Early Birds (Part One) – An Epic Way to Start the Day

“On a Mish” #294 Early Birds (Part One). Deep Cove. Patea / Doubtful Sound. Fiordland National Park. 9.8.2021. It is strange how this world can give you something unexpected but then take it away before you get the chance to really appreciate it. A series of coincidences led to a job as Team Leader on the Fiordland Navigator. However before I could really settle into the job I was ‘fridged’ off the water and into the medical world. With my ability to return to the Navigator taken away I had to follow another path and on that journey I would not only discover a whole new side of myself, but I would also have an encounter with some very keen early birds…

Not being much of a water person did make it ironic that I worked on a boat. As strange as it sounds, I wasn’t there to sharpen my skills as a sailor, I was far more interested in the magnificent area surrounding the waters the vessel travelled through. Fiordland has fascinated me from the moment I walked into it from the Greenstone Valley on my first Ultimate Hikes training trip a long time ago.

I really look up to Sir Les Hutchins and his goal to show as many people what he called ‘his backyard’ as possible. No doubt the addition of the Manapouri Power Station Road has opened the door into a wild part of Fiordland National Park to pretty much anyone.

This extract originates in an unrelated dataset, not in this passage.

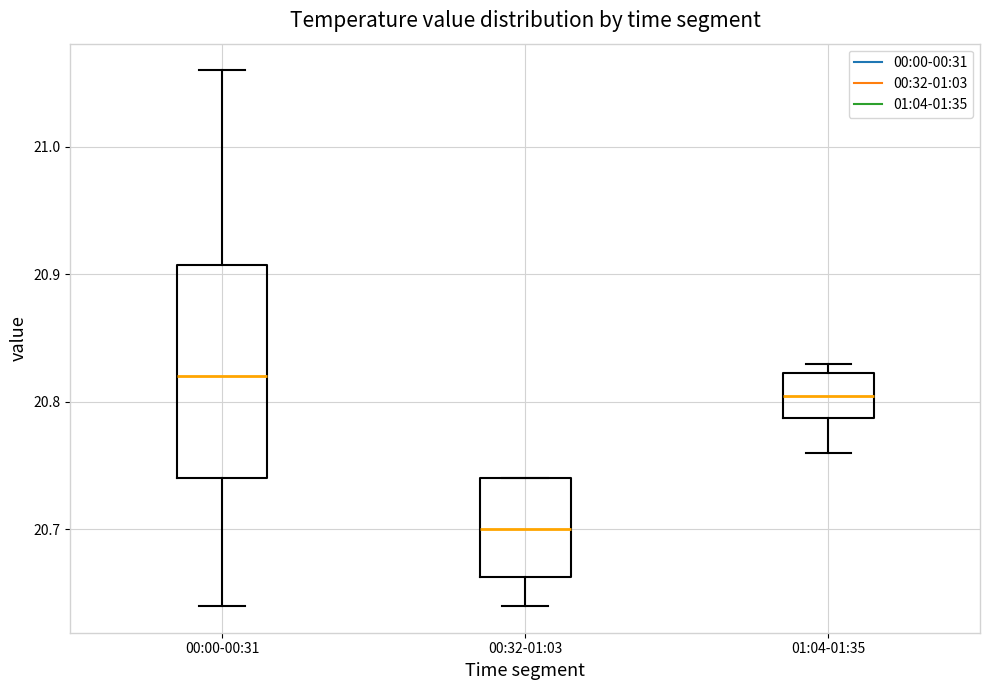

Reading left to right, read every box against the y-axis: the position of its median line, the range the box covers, and the ends of its whiskers. The values are not printed on the chart, so give them approximately, as read against the axis.

00:00-00:31: median 20.82, box 20.74 to 20.91, whiskers 20.64 to 21.06
00:32-01:03: median 20.70, box 20.66 to 20.74, whiskers 20.64 to 20.74
01:04-01:35: median 20.81, box 20.79 to 20.82, whiskers 20.76 to 20.83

After a very unexpected end to my work on the Humpridge Track, I headed north to live in Te Anau with my girlfriend who worked on the Milford Track. I needed some form of income so I got a job at the Real Journeys Cafe in Manapouri. Not really my cup of tea (pun intended), but it was a foot in the door of the massive company that began showing people Fiordland’s epicness back in 1954.

It was only a matter of weeks before I got my first opportunity to go to the place many say they would love to go to, and after working in a place covered in pictures of Doubtful Sound I knew I was in for a treat (unless there was a lot of photoshop work in the pictures!).

Thankfully my adventure into Deep Cove wasn’t a one off and after my first trip I have had many, many opportunities to cross Lake Manapouri and drive over Wilmot Pass(671m). The trip into the Fiord never gets old, and as I am fond of a snowy peak or two, winter is one of the best times to visit the place.

Unfortunately my winter in Fiordland during 2020 was written off by my fridge related hip accident. Over a year later and with many hours of physio I was back and keen to make the most of winter 2021.

At the worst points of my injury recovery my accident had me thinking that I might not ever see the mesmerising mountains of Doubtful Sound again, as working on the Fiordland Navigator is far too demanding for someone with a bad hip like me. It made me very sad and depressed when looking at pictures, I did think that a normal life out of the mountains was beckoning. But it was as if life was listening and feeling my yearning to visit Doubtful Sound again, and to my amazement I was gifted the opportunity to work as the Nature Guide for school camps at the Deep Cove School Hostel.

Awesome job life! Once again I had a job that involved the mission of getting across Lake Manapouri and over Wilmot Pass(671m) just to start work. A morning commute I will never grow tired of.

I was nervous my hip might be an issue during the job but I’d rather try and fail than not try at all. So on a snowy day in the Fiordland mountains I caught up with the next school group I would be the Nature Guiding for in Deep Cove. The group seemed like a rather motivated bunch (especially the team’s leader), but little did I know that the next morning these early birds would all take flight up a steep mountain track…

Patea / Doubtful Sound from Wilmot Pass(671m)

New Zealand. What a place to explore!